Heute betreut die Beratungsstelle hunderte Fälle. Sie ist Koordinationsstelle für ganz Schleswig-Holstein und bekommt 2023 zum ersten Mal Fördergelder des Bundes. Ihr Ansatz: Sie stärkt Frauen aus unterschiedlichen Ländern, die mit FGM/C leben. Und sie gewinnt Multiplikatoren, die gegen das Tabu arbeiten, nicht über die Verstümmelung sprechen zu dürfen. Denn nur wenn alle wüssten, welche negativen Folgen die Beschneidung habe, könne man sie in Zukunft verhindern, meint Sticke. Genau deswegen vernetzt und stärkt die Beratungsstelle nicht nur Frauen, sondern klärt auch Männer darüber auf, welches Leid FGM/C verursacht.
Trauma wiegt schwer
Inzwischen gibt es einige, wenige Spezialisten, die Rekonstruktionen der weiblichen Genitalien vornehmen könnten. In Deutschland ist dies etwa im Luisenhospital in Aachen möglich. Doch auf die Frage, ob FGM/C reparabel sei, sagt Sticke: "Körperlich vielleicht – je nach Schweregrad der Verletzung. Aber kann man ein Trauma reparieren?"
Mitmach-Aktionen gegen Genitalverstümmelung
Am 6. Februar, dem internationalen Tag gegen weibliche Genitalverstümmelung, will sie zusammen mit den Beraterinnen von Tabu in der Öffentlichkeit auf das Problem von FGM/C aufmerksam machen: Mit einem Pop-up-Pavillon wird die Beratungsstelle am Alten Mark in Kiel vertreten sein. Zwischen 11 und 16 Uhr bietet sie darin verschiedene Aktionen an, dazu gehören etwa eine Filmvorführung, Audiobeiträge, eine Bilderbox und ein Büchertisch.
Mitmachen kann man auch bei der Protestaktion "461 hands against FGM/C", bei der alle die eigene Hand mit dem Ausruf "Stop FGM/C" beschriften und fotografieren können.

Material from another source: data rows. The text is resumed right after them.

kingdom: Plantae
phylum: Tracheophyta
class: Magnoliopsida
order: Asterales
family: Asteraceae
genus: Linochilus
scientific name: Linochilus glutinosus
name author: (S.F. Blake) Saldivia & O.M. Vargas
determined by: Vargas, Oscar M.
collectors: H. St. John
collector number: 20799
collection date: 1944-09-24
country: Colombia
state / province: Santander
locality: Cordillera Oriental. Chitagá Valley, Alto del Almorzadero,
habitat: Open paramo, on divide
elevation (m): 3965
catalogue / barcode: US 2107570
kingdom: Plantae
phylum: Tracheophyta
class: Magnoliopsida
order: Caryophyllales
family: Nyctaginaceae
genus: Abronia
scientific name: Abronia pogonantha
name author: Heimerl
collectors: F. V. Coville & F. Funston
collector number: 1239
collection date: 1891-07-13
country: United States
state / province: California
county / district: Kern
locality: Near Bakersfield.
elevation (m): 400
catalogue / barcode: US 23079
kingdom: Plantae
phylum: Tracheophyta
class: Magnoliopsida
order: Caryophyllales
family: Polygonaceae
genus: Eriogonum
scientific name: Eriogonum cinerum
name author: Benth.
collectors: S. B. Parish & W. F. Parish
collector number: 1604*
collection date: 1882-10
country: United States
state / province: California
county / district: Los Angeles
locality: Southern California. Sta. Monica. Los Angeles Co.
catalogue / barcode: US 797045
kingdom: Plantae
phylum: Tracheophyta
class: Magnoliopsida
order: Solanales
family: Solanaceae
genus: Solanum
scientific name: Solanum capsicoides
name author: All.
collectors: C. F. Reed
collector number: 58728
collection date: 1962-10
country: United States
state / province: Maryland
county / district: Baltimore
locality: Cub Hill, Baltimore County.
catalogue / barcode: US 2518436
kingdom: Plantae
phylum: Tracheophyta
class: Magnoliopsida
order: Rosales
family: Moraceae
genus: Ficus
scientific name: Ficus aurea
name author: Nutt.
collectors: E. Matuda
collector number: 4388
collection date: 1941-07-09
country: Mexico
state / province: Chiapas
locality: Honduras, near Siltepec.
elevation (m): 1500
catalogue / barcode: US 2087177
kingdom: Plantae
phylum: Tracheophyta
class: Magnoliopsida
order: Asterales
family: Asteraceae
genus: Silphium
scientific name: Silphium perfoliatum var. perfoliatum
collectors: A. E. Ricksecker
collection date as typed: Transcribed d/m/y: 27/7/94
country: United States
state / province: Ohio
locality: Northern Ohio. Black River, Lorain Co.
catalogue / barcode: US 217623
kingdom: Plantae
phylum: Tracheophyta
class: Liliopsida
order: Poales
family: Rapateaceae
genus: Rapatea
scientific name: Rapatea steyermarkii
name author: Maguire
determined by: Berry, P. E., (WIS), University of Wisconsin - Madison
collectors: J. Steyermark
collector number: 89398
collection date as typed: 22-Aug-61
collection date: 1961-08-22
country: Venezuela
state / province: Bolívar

Ebenso lädt das Frauenwerk der Nordkirche zu einer öffentlichen Kunstperformance gegen FGM/C ein: Ab 12 Uhr wird neben dem Pop-up-Pavillon der Diakonie die Hamburger Künstlerin und Menschenrechtsaktivistin Lavanya Honeyseeda eine Stimm- und Klangperformance in der Kieler Fußgängerzone bieten.
Botschafterinnen sind der Schlüssel
Die Kunstperformance ist Teil des Nordkirchen-Projekts "Menschenrechtsverletzung weibliche Genitalbeschneidung – Dialogräume eröffnen". Das Bildungsprojekt ermuntert Frauen selbst aktiv zu werden und ihre Stärken weiter zu entwickeln. Sie werden dabei unterstützt, Botschafterinnen für die Überwindung von weiblicher Genitalbeschneidung zu werden. Das Projekt umfasst kunsttherapeutische Workshops, Fachtage und öffentliche Auftritte.